- _DATASET RECORDS_:
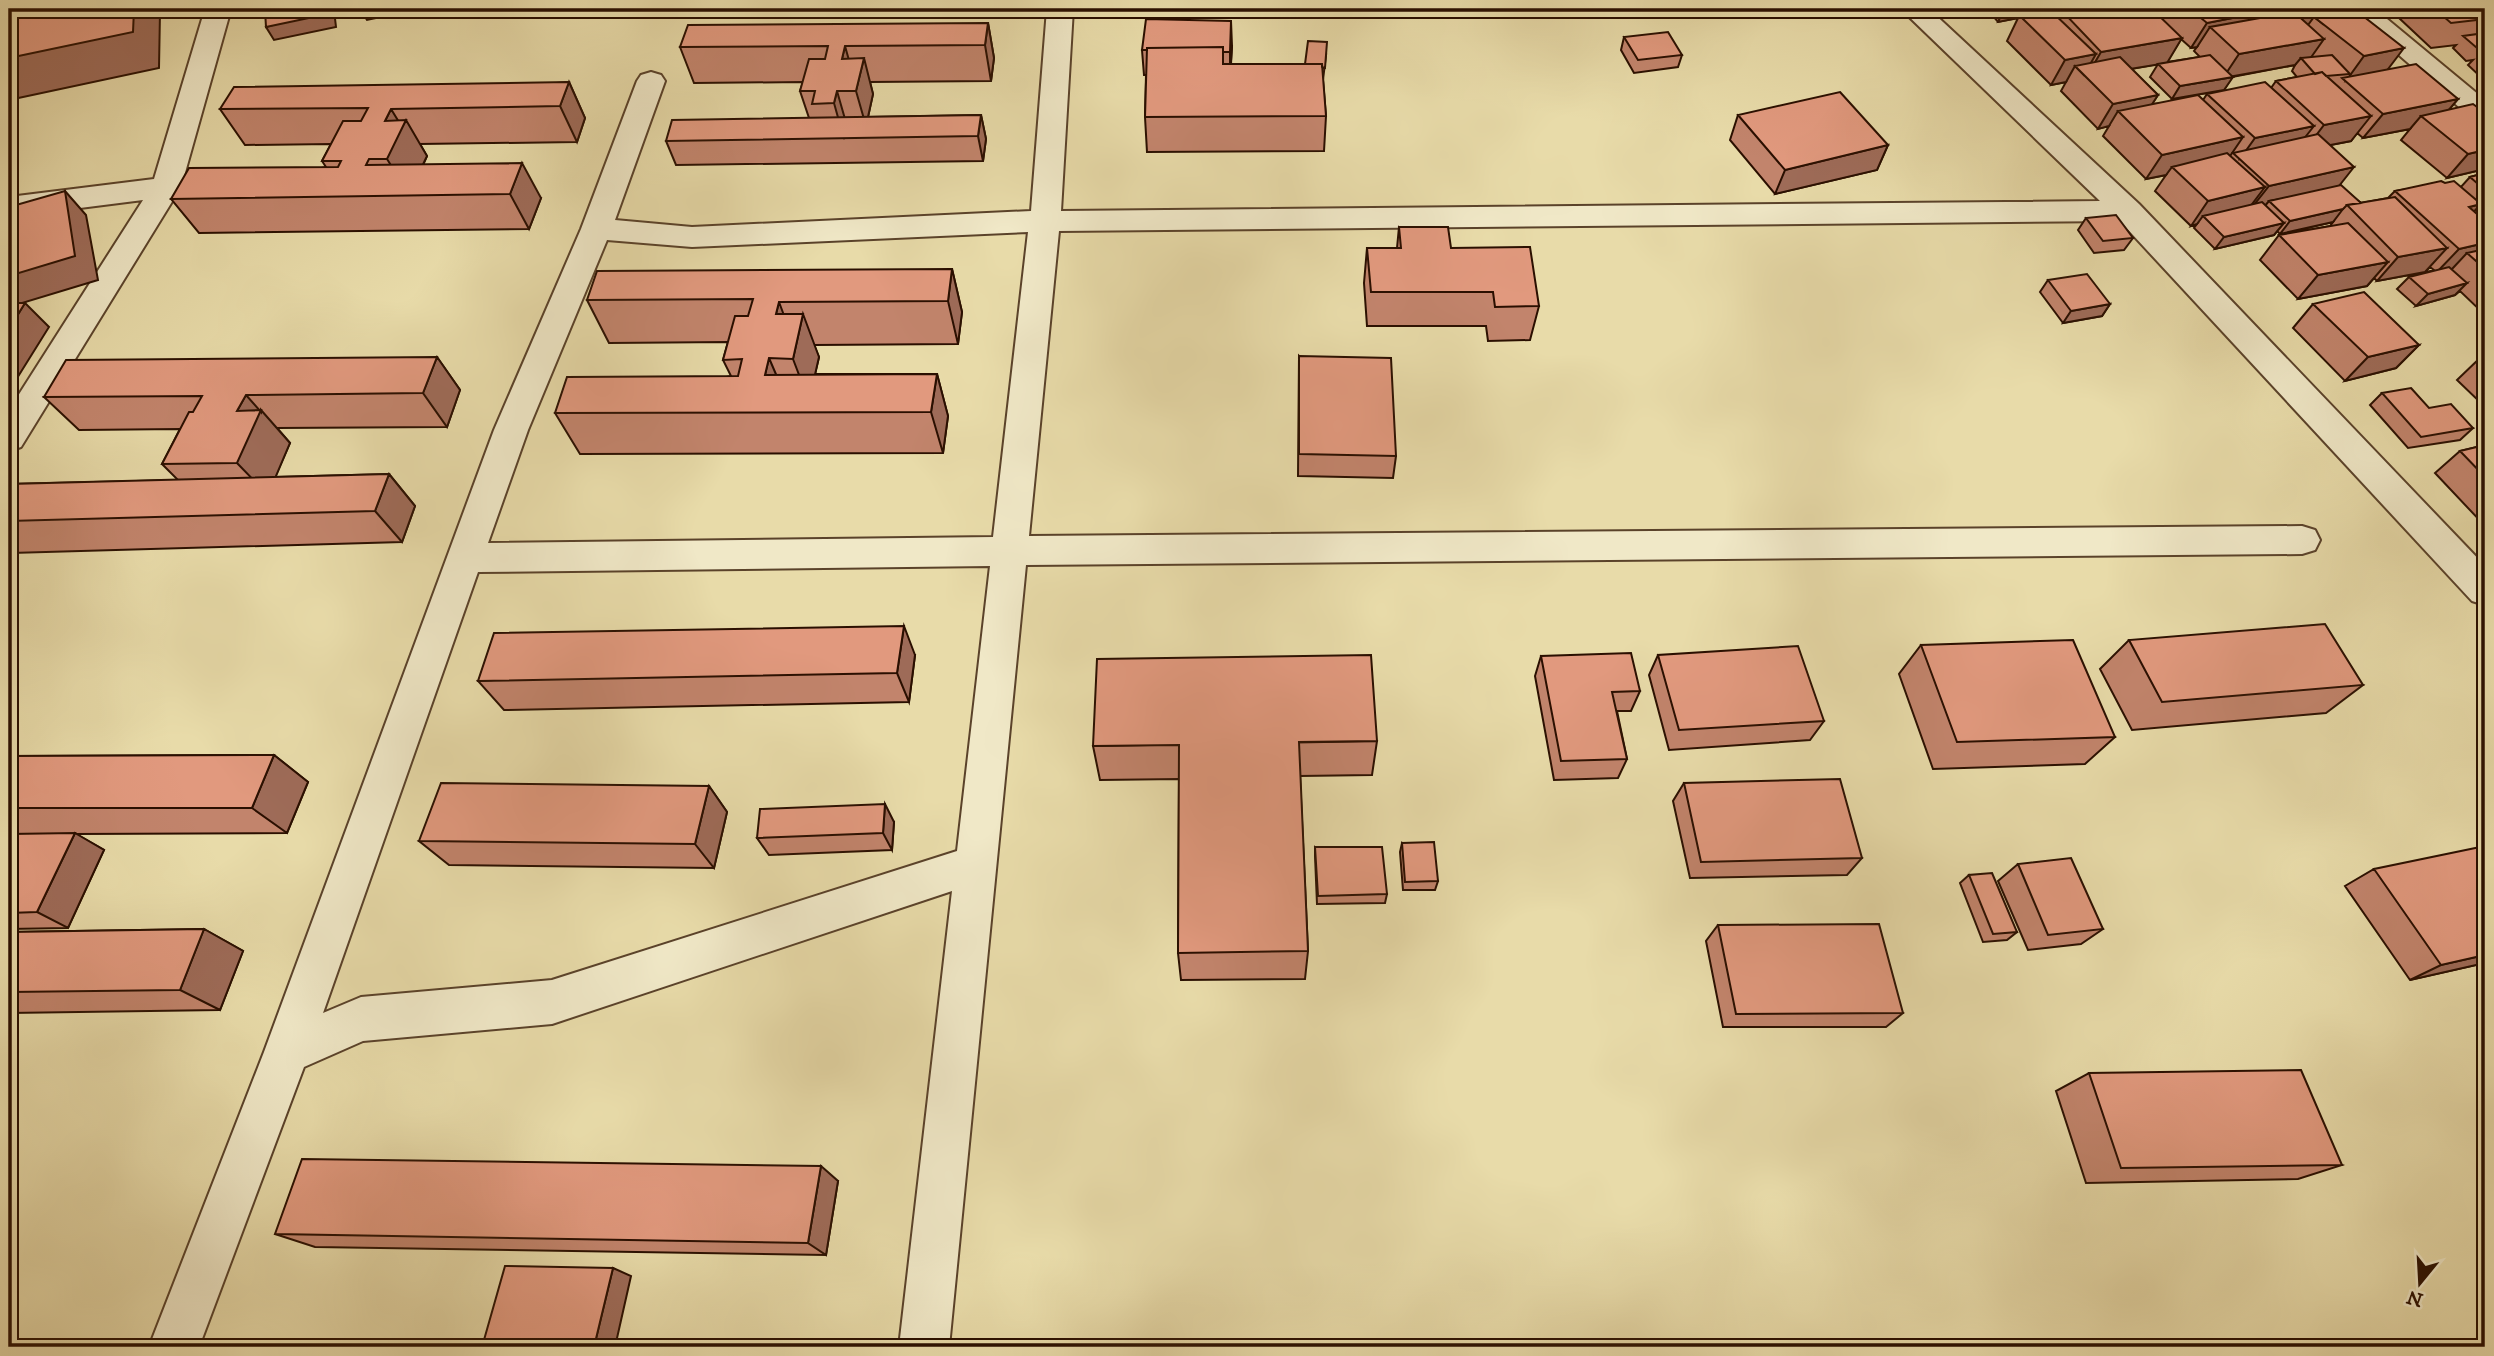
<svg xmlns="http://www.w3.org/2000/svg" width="2494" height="1356" font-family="'IM FELL DW Pica',serif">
  <rect width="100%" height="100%" fill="#e8dba9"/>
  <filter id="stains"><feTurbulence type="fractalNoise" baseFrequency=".00286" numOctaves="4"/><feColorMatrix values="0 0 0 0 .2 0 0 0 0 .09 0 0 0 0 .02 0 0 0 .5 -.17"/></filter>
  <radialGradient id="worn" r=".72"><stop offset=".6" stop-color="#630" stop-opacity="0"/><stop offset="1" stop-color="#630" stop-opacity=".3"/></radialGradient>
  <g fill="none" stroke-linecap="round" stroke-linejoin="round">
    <defs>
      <path id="minor" d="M205 9H231L181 187 21 447 9 451V410L143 200 9 217V197L154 179Z
        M1047 9H1073L1061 211 2100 201 1901 9H1929L2139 204 2485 566V605L2472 601 2120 221 1059 231 1029 536 2302 526 2315 530 2320 540 2315 550 2302 554 1026 565 949 1347H899L952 891 552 1024 363 1041 304 1067 199 1347H149L264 1052 494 430 581 229 637 81 641 75 651 72 661 75 665 81 615 220 692 227 1031 211ZM1028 232 993 537 488 543 528 430 607 240 692 247ZM990 566 957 851 552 980 361 997 323 1013 478 572Z
        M2346 9H2375L2485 100V124L2475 121Z"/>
    </defs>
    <use href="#minor" stroke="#5a422a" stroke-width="4"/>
    <use href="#minor" fill="#f0e8c7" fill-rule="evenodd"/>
  </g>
  <path fill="#c2846c" stroke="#2a0f00" stroke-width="2" fill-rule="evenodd" d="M1987 9H2058L2056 13H2053L2059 19 2063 12 2081 9H2334L2331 13 2387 70 2458 99 2449 109 2485 113V169L2447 178 2401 140 2410 129 2363 138 2357 133 2351 141 2330 145 2339 185 2361 203 2388 198 2395 191 2445 183 2461 187 2470 177 2485 173V315L2460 291 2455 295 2416 306 2397 289 2409 277 2434 270 2430 267 2425 272 2377 281 2374 278 2367 286 2298 299 2260 260 2279 235 2330 226 2333 222 2280 234 2277 231 2274 235 2215 249 2194 228 2197 224 2191 226 2155 191 2166 175 2146 179 2103 136 2109 126 2098 129 2061 91 2066 82 2051 85 2007 41 2018 18 1998 22ZM2181 39 2191 48 2197 47 2194 51 2200 57 2167 62ZM2158 64 2150 77 2172 99 2224 90 2232 77 2295 65 2292 71 2297 77 2276 81 2271 88 2207 94 2203 100 2152 104 2158 95 2131 69Z
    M2385 9H2485V81L2468 65 2473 60 2466 61 2453 48 2456 45 2431 48 2398 17 2402 11 2391 14Z
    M988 23 994 58 991 81 870 82 873 94 868 117 981 115 986 139 983 161 676 165 666 141 809 118 800 91 803 82 694 83 680 47Z
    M1624 37 1682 55 1678 67 1634 73 1621 50Z
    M1232 46 1231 64H1305L1326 55 1323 80 1326 116 1324 151 1147 152 1145 117 1146 75H1144L1142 50Z
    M569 82 585 118 577 142 420 144 427 156 423 165 541 198 529 229 199 233 171 199 326 167 322 161 331 144 245 145 220 109Z
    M1738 115 1888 145 1877 170 1775 194 1730 140Z
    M2086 218 2133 238 2124 250 2094 253 2078 230Z
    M1399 227 1451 248 1539 306 1530 340 1488 341 1486 326H1367L1364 283 1367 248H1397Z
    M952 269 962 312 958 344 814 345 819 357 815 374H937L948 416 943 453 580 454 555 413 731 376 723 360 728 342 609 343 587 300Z
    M2048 280 2110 304 2102 316 2063 323 2040 292Z
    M2313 304 2419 345 2396 368 2345 381 2293 328Z
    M1299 356 1396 456 1393 478 1298 476Z
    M2485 356V407L2457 380 2481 357Z
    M437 357 460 390 447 427 277 428 290 443 275 477 389 474 415 506 402 542 11 553 9 551V484L178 480 162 464 180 429 79 430 44 397Z
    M2382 393 2473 428 2460 440 2408 448 2370 405Z
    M2485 445V526L2435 473 2460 451Z
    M2129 640 2363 685 2326 713 2132 730 2100 669Z
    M1921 645 2115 737 2085 764 1933 769 1899 674Z
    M915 655 909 702 504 710 478 681Z
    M1658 655 1824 721 1810 740 1669 750 1649 675Z
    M1541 656 1640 691 1631 711H1617L1627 759 1618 778 1554 780 1535 676Z
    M1377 741 1372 775 1300 776 1308 951 1305 979 1181 980 1178 953 1179 779 1100 780 1093 746Z
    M274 755 308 782 287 833 76 834 104 850 68 928 9 929V756Z
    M1684 783 1862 858 1847 875 1690 878 1673 801Z
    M709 786 727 812 714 868 449 865 419 841Z
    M894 822 892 850 769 855 757 838Z
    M1402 843 1438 881 1435 890H1403L1400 852Z
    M1315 847 1387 894 1385 903 1317 904 1315 856Z
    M2018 864 2103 929 2081 944 2028 950 1998 881Z
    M2374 869 2485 963 2410 980 2345 886Z
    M1969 875 2017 932 2007 940 1983 942 1960 883Z
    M1718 925 1903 1013 1886 1027H1723L1706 941Z
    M204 929 243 951 220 1010 9 1013V932Z
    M2089 1073 2342 1165 2298 1179 2086 1183 2056 1091Z
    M838 1181 826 1255 315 1247 275 1234Z"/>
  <path fill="#9e6b58" stroke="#2a0f00" stroke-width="2" d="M92 9H164L158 10 160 12 159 68 9 100V58Z
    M328 9H333L334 10 336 27 274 40 266 27Z
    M360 9H419L367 20Z
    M2004 9H2059L2056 13 2022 18 2020 16 2018 18 1998 22Z
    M2064 9H2080L2063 12Z
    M2293 9H2334L2323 24 2314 17 2305 29 2245 38 2262 13Z
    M2395 9H2404L2402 11 2391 14Z
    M2253 14 2237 38 2210 27 2197 47 2191 48 2207 23Z
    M1231 21 1232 46 1230 76V52Z
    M988 23 994 58 991 81 985 45Z
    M2182 38 2167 63 2087 76 2101 52Z
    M2324 39 2307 63 2301 58 2295 65 2223 78 2239 54Z
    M845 46 855 82 842 59Z
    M2404 48 2385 73 2346 81 2364 56Z
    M2096 54 2084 75 2075 66 2066 82 2051 85 2065 60Z
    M864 58 873 94 866 126 856 91Z
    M2233 77 2224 90 2172 99 2180 86Z
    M569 82 585 118 577 142 560 106Z
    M837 91 847 126 844 139 834 103Z
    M2158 95 2142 120 2118 111 2109 126 2098 129 2113 104Z
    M2458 99 2437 124 2421 116 2410 129 2363 138 2383 114Z
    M391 109 402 127 406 120 427 156 409 194 387 159 385 121Z
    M981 115 986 139 983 161 978 136Z
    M2371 116 2351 141 2305 150 2324 125Z
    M2314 126 2295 150 2240 159 2255 138Z
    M2243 137 2226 162 2172 167 2166 175 2146 179 2162 155Z
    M1888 145 1877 170 1775 194 1785 170Z
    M2485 150V169L2447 178 2468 154Z
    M522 163 541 198 529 229 510 194Z
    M2354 167 2335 191 2269 201 2264 207 2250 210 2269 186Z
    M2265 187 2246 212 2203 216 2197 224 2191 226 2208 201Z
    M65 191 86 215 98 280 9 307V276Z
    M2481 204 2458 229 2469 207Z
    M2343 209 2333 222 2280 234 2290 221Z
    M2284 223 2274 235 2215 249 2224 237Z
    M2485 243V258L2467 253 2452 269 2436 273 2459 249Z
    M2447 248 2425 272 2377 281 2398 257Z
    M2388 262 2367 286 2298 299 2318 275Z
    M952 269 962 312 958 344 948 301Z
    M2467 283 2455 295 2416 306 2428 294Z
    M779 302 795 345 776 314Z
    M25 303 49 327 9 391V329Z
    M2110 304 2102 316 2063 323 2071 311Z
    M803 314 819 357 809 401 793 359Z
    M2419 345 2396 368 2345 381 2368 357Z
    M437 357 460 390 447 427 423 393Z
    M769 358 787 400 765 375Z
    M937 374 948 416 943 453 931 412Z
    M246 395 261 412V410L290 443 268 495 237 463V411Z
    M389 474 415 506 402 542 375 511Z
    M904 626 915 655 909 702 897 673Z
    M274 755 308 782 287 833 252 808Z
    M709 786 727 812 714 868 695 844Z
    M885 804 894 822 892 850 883 833Z
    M75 833 104 850 68 928 37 912Z
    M204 929 243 951 220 1010 180 990Z
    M2485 955V963L2410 980 2441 965Z
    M821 1166 838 1181 826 1255 808 1243Z
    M613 1268 631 1276 615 1347H594Z"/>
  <path fill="#e1997e" stroke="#2a0f00" stroke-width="2" d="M9 9H134L133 32 9 58Z
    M272 9H328V14L266 27 265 10Z
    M2081 9H2152L2182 38 2101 52 2063 12Z
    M2190 9H2247L2253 14 2207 23Z
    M2258 9H2293L2262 13Z
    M2349 9H2354L2404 48 2364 56 2314 17Z
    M2435 9H2485V19L2451 23Z
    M2050 10 2096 54 2065 60 2020 16Z
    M2294 12 2324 39 2239 54 2210 27Z
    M1146 19 1231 21 1230 52H1223V47L1147 48V50H1142Z
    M988 23 985 45 845 46 842 59 864 58 856 91H837L834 103 812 104 815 91H800L809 59H825L828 46 680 47 688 25Z
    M1668 32 1682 55 1638 60 1624 37Z
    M2485 33V45L2483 47 2477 48 2463 36Z
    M1308 41 1327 42 1325 68 1322 67V64H1305Z
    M1223 47V64H1322L1326 116 1145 117 1147 48Z
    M2210 55 2233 77 2180 86 2158 64Z
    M2332 55 2350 74 2326 76 2322 72 2315 74 2301 58Z
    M2120 57 2158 95 2113 104 2075 66Z
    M2416 64 2458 99 2383 114 2342 78Z
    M2322 72 2371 116 2324 125 2276 81Z
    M569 82 560 106 391 109 385 121 406 120 387 159H369L366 165 522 163 510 194 171 199 189 168 338 167 341 161H322L343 121H361L368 108 220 109 234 87Z
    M2265 82 2314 126 2255 138 2207 94Z
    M1840 92 1888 145 1785 170 1738 115Z
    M2198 95 2243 137 2162 155 2118 111Z
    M2473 104 2485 113V150L2468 154 2421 116Z
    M981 115 978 136 666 141 672 120Z
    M2318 134 2354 167 2269 186 2233 153Z
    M2227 153 2265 187 2208 201 2172 167Z
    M2485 173V190L2470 177Z
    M2441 181 2445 183 2454 181 2481 204 2469 207 2485 221V243L2459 249 2395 191Z
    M2341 185 2361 203 2347 205 2343 209 2290 221 2269 201Z
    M65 191 75 256 9 276V207Z
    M2395 197 2447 248 2398 257 2347 205Z
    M2262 202 2284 223 2224 237 2203 216Z
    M2116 215 2133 238 2103 241 2086 218Z
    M2348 223 2388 262 2318 275 2279 235Z
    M1399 227H1448L1451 248 1530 247 1539 306 1495 307 1493 292H1371L1367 248H1401Z
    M2485 249V269L2467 253Z
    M2449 267 2467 283 2428 294 2409 277Z
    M952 269 948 301 779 302 776 314H803L793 359 769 358 765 375 937 374 931 412 555 413 567 377 738 376 742 359 723 360 735 316H748L753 299 587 300 597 271Z
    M2087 274 2110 304 2071 311 2048 280Z
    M2364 292 2419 345 2368 357 2313 304Z
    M9 303H25L9 329Z
    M1299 356 1391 358 1396 456 1299 454Z
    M437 357 423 393 246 395 237 411 261 410 237 463 162 464 189 412H193L202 396 44 397 66 360Z
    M2411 388 2429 408 2451 404 2473 428 2421 437 2382 393Z
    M2485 445V477L2460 451Z
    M389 474 375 511 9 521V484Z
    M2325 624 2363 685 2162 702 2129 640Z
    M904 626 897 673 478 681 494 633Z
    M2073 640 2115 737 1957 742 1921 645Z
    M1798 646 1824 721 1679 730 1658 655Z
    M1631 653 1640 691 1612 692 1627 759 1561 761 1541 656Z
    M1371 655 1377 741 1299 742 1308 951 1178 953 1179 745 1093 746 1097 659Z
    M274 755 252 808H9V756Z
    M1840 779 1862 858 1701 862 1684 783Z
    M441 783 709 786 695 844 419 841Z
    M885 804 883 833 757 838 760 809Z
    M75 833 37 912 9 913V834Z
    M1434 842 1438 881 1405 882 1402 843Z
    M2485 846V955L2441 965 2374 869Z
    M1315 847H1382L1387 894 1318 896Z
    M2071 858 2103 929 2048 935 2018 864Z
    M1992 873 2017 932 1993 934 1969 875Z
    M1879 924 1903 1013 1736 1014 1718 925Z
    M204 929 180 990 9 992V932Z
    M2301 1070 2342 1165 2121 1168 2089 1073Z
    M302 1159 821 1166 808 1243 275 1234Z
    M505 1266 613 1268 594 1347H482Z"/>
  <rect width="2494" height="1356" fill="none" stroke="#e8dba9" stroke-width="35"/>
  <rect x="10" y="10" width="2473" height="1335" fill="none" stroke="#2a0f00" stroke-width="3.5"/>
  <rect x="18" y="18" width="2459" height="1321" fill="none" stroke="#2a0f00" stroke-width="2"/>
  <g transform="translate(2420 1283) rotate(198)" stroke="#f0e8c7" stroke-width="5" paint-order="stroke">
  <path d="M0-5L12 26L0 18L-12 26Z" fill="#2a0f00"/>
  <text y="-10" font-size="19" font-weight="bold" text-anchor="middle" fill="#2a0f00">N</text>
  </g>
  <rect width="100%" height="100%" filter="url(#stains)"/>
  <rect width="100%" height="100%" fill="url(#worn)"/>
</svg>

- _EXERCISE_:
Whenever a line of the entries contains the string "worn", copy that line.

- _SOLUTION TO THIS EXERCISE_:
  <radialGradient id="worn" r=".72"><stop offset=".6" stop-color="#630" stop-opacity="0"/><stop offset="1" stop-color="#630" stop-opacity=".3"/></radialGradient>
  <rect width="100%" height="100%" fill="url(#worn)"/>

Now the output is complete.